▶ _PROBLEM STATEMENT_:
Your answer should reproduce every line of the material in which the word "precioso" occurs.

▶ _AVAILABLE DATA_:
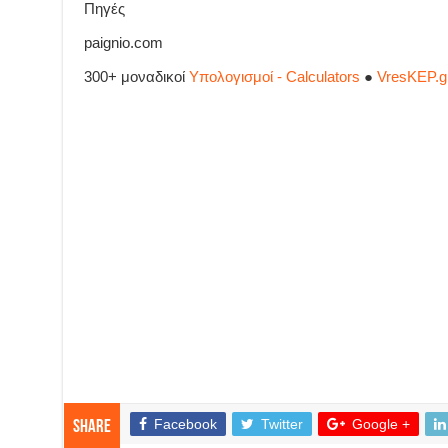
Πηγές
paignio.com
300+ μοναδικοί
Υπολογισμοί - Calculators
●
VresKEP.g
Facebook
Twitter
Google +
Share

==

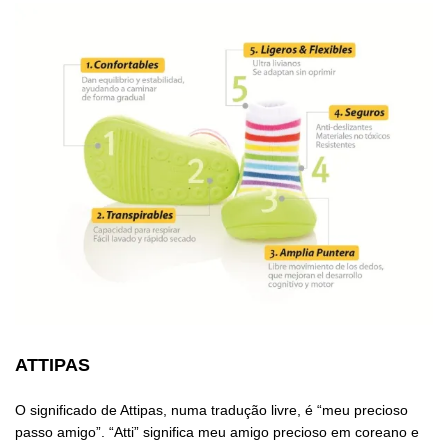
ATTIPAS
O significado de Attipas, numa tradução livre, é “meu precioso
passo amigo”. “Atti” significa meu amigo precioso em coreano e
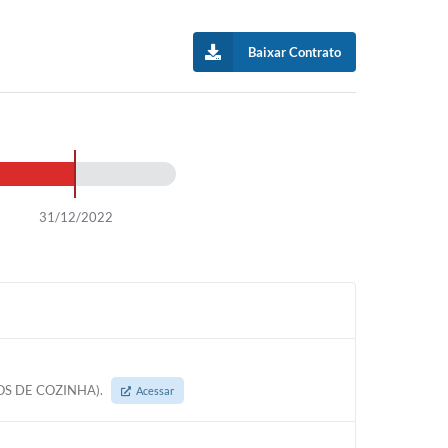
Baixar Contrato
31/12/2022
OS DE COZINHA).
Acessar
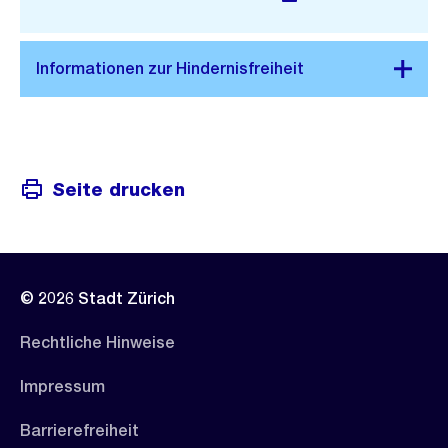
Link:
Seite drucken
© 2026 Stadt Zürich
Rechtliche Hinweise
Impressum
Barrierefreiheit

▶ _THE COMPLETED TASK_:
O significado de Attipas, numa tradução livre, é “meu precioso
passo amigo”. “Atti” significa meu amigo precioso em coreano e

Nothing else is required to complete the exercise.